### DIRECTIONS FOR THIS TASK
Change "Beta" to "Preview" in the rows from the start through the line with "Leave A Message, Share A Memory", and write those lines out with nothing else altered.

### AVAILABLE DATA

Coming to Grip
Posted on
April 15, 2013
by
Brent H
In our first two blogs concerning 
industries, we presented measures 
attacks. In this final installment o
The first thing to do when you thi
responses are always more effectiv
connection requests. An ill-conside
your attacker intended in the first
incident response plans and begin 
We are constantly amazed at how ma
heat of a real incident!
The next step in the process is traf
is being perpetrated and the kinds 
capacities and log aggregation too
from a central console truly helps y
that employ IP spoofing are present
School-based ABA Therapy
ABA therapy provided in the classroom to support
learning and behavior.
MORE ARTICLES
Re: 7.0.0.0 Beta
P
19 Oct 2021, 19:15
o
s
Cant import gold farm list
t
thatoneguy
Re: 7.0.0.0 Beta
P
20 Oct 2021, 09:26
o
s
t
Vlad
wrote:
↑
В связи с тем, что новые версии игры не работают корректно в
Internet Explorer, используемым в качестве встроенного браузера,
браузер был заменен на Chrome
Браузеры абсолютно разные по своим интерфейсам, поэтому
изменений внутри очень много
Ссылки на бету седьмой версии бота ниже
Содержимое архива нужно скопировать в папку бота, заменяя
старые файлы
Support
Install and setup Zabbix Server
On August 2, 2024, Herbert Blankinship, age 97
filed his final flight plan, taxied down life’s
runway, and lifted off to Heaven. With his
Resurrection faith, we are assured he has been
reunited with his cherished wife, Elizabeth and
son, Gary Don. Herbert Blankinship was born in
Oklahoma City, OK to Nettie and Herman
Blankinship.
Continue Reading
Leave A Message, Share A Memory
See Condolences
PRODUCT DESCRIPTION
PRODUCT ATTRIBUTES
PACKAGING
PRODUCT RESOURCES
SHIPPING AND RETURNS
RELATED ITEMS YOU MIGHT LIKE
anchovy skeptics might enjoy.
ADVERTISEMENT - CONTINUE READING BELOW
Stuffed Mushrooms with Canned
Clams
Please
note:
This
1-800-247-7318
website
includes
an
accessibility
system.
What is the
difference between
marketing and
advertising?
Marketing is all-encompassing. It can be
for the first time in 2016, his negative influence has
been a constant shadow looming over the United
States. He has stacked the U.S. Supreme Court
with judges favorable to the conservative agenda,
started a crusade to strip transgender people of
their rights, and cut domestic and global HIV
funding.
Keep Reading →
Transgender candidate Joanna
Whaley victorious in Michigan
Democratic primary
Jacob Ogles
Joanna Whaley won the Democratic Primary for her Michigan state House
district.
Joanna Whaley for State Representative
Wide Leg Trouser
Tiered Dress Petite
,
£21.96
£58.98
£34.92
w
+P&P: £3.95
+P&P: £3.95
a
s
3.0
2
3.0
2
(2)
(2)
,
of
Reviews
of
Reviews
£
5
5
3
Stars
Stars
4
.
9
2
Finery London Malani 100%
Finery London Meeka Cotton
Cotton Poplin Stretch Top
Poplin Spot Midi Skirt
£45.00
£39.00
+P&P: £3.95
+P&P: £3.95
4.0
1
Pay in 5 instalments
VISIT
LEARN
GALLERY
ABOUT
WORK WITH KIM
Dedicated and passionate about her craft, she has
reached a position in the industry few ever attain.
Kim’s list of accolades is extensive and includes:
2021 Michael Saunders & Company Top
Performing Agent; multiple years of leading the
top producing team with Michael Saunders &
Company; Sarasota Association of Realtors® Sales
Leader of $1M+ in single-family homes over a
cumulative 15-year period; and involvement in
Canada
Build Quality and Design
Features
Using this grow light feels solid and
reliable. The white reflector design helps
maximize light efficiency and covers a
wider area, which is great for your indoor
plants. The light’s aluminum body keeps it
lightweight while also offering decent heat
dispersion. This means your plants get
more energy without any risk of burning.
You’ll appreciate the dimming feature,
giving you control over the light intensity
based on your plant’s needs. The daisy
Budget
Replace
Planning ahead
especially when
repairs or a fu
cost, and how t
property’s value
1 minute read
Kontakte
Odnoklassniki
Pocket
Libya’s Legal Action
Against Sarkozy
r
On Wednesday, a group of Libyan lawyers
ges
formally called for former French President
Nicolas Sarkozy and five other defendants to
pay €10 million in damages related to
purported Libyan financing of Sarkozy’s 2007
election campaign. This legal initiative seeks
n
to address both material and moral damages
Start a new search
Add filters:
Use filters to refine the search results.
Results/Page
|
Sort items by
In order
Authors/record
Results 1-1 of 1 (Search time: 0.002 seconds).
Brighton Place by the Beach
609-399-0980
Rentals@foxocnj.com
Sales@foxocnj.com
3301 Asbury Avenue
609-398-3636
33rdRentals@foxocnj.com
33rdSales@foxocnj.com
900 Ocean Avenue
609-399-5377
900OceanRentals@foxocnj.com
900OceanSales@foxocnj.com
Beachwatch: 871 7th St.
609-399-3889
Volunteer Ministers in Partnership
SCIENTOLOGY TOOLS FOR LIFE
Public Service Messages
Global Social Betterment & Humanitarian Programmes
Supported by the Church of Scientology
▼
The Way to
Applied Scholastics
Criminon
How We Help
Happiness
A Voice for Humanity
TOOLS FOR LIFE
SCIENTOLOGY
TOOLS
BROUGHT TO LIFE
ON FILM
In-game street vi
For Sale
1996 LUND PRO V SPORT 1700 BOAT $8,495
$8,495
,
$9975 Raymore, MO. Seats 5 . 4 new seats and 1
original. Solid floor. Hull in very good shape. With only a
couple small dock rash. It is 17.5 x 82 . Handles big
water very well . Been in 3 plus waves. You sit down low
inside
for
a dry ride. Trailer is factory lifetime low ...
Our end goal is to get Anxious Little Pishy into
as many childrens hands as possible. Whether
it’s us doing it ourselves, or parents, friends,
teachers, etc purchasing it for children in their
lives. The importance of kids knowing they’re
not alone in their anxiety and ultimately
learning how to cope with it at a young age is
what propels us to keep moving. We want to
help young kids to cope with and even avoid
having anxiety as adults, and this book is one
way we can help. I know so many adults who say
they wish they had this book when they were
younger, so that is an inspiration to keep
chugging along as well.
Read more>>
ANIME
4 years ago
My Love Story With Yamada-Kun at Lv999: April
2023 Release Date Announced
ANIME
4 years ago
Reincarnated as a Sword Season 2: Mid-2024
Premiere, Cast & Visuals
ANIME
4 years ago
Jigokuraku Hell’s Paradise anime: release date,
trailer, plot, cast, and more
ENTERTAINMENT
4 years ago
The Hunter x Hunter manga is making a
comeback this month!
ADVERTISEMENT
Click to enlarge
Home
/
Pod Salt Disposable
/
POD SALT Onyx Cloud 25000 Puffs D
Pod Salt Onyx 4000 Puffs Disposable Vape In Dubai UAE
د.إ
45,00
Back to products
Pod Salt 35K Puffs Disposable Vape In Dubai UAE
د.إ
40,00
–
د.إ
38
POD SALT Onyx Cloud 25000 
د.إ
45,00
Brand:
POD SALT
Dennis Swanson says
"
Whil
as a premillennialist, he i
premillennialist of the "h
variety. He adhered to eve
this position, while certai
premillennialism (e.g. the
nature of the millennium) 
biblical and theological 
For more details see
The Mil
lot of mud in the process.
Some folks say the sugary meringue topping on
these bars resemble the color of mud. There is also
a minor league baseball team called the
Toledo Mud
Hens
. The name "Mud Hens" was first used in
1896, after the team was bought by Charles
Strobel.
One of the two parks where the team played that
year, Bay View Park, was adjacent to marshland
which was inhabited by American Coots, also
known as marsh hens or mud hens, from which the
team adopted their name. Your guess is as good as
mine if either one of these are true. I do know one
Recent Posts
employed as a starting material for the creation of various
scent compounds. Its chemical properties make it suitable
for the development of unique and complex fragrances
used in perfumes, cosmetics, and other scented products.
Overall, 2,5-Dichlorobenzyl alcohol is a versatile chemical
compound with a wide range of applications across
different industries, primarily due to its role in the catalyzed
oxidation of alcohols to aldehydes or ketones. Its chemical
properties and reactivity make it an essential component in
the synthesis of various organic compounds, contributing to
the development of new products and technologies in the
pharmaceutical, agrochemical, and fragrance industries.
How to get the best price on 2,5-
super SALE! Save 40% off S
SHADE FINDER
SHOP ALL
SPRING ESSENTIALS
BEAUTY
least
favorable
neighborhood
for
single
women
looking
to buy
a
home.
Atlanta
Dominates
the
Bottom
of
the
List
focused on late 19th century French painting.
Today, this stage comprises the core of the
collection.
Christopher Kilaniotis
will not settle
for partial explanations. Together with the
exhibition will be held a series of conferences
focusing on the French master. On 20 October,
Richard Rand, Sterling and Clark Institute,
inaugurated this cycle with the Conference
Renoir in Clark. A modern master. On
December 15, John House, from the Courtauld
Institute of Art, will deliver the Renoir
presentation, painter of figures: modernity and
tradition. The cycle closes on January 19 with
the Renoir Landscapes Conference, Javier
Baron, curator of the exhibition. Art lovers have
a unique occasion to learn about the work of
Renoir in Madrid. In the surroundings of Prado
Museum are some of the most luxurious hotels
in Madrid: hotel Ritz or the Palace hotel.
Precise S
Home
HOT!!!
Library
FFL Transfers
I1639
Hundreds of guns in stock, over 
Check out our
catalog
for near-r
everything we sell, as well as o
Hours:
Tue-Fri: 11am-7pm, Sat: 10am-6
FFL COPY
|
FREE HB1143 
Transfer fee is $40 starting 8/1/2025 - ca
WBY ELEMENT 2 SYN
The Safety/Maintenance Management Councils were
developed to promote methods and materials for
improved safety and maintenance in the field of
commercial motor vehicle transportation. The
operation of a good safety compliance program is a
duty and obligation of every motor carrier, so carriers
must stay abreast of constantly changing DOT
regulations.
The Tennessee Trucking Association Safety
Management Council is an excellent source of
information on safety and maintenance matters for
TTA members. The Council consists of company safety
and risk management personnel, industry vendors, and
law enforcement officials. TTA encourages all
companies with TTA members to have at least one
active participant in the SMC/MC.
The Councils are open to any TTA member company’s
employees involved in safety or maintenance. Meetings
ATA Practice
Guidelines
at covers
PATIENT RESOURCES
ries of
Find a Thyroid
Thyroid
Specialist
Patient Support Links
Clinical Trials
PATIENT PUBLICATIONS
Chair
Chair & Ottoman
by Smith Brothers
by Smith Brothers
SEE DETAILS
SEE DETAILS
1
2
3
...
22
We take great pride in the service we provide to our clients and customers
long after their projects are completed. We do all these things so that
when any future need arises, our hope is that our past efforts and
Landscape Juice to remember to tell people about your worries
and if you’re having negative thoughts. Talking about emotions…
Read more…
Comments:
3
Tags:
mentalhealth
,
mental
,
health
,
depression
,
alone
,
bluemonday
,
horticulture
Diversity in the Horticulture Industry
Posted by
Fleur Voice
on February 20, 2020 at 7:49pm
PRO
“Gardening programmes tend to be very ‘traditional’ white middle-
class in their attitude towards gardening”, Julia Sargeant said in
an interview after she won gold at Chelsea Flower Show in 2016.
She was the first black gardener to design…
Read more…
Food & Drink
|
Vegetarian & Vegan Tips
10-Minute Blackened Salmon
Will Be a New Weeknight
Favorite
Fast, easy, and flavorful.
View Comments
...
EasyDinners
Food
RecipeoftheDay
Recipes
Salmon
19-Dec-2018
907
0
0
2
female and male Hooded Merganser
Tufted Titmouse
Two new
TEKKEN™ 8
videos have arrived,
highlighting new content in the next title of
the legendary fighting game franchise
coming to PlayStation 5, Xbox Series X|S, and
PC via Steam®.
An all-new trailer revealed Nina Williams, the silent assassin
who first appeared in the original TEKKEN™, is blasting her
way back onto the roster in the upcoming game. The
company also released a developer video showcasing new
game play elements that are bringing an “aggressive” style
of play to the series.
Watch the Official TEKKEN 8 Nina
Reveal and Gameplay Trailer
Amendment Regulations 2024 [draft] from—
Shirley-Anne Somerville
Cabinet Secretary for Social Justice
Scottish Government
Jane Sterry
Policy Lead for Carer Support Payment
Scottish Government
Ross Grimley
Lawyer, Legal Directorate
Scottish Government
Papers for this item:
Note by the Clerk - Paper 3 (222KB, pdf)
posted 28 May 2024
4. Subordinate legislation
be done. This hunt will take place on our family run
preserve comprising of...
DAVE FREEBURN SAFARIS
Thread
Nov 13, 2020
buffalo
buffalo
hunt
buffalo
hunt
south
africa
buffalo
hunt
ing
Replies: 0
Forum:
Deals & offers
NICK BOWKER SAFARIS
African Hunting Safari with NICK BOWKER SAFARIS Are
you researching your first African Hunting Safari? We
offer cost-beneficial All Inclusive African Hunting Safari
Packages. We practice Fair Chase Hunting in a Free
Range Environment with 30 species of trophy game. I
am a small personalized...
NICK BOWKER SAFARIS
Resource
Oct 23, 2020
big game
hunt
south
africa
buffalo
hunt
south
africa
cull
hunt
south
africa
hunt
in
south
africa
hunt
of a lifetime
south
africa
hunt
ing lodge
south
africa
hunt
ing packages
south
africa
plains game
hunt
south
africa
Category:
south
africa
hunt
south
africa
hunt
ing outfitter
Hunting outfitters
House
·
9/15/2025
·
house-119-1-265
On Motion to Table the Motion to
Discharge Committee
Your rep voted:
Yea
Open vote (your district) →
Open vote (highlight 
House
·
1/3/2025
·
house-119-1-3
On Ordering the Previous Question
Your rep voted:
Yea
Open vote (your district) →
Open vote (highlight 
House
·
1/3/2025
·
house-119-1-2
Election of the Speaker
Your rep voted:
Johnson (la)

### SOLUTION
Coming to Grip
Posted on
April 15, 2013
by
Brent H
In our first two blogs concerning 
industries, we presented measures 
attacks. In this final installment o
The first thing to do when you thi
responses are always more effectiv
connection requests. An ill-conside
your attacker intended in the first
incident response plans and begin 
We are constantly amazed at how ma
heat of a real incident!
The next step in the process is traf
is being perpetrated and the kinds 
capacities and log aggregation too
from a central console truly helps y
that employ IP spoofing are present
School-based ABA Therapy
ABA therapy provided in the classroom to support
learning and behavior.
MORE ARTICLES
Re: 7.0.0.0 Preview
P
19 Oct 2021, 19:15
o
s
Cant import gold farm list
t
thatoneguy
Re: 7.0.0.0 Preview
P
20 Oct 2021, 09:26
o
s
t
Vlad
wrote:
↑
В связи с тем, что новые версии игры не работают корректно в
Internet Explorer, используемым в качестве встроенного браузера,
браузер был заменен на Chrome
Браузеры абсолютно разные по своим интерфейсам, поэтому
изменений внутри очень много
Ссылки на бету седьмой версии бота ниже
Содержимое архива нужно скопировать в папку бота, заменяя
старые файлы
Support
Install and setup Zabbix Server
On August 2, 2024, Herbert Blankinship, age 97
filed his final flight plan, taxied down life’s
runway, and lifted off to Heaven. With his
Resurrection faith, we are assured he has been
reunited with his cherished wife, Elizabeth and
son, Gary Don. Herbert Blankinship was born in
Oklahoma City, OK to Nettie and Herman
Blankinship.
Continue Reading
Leave A Message, Share A Memory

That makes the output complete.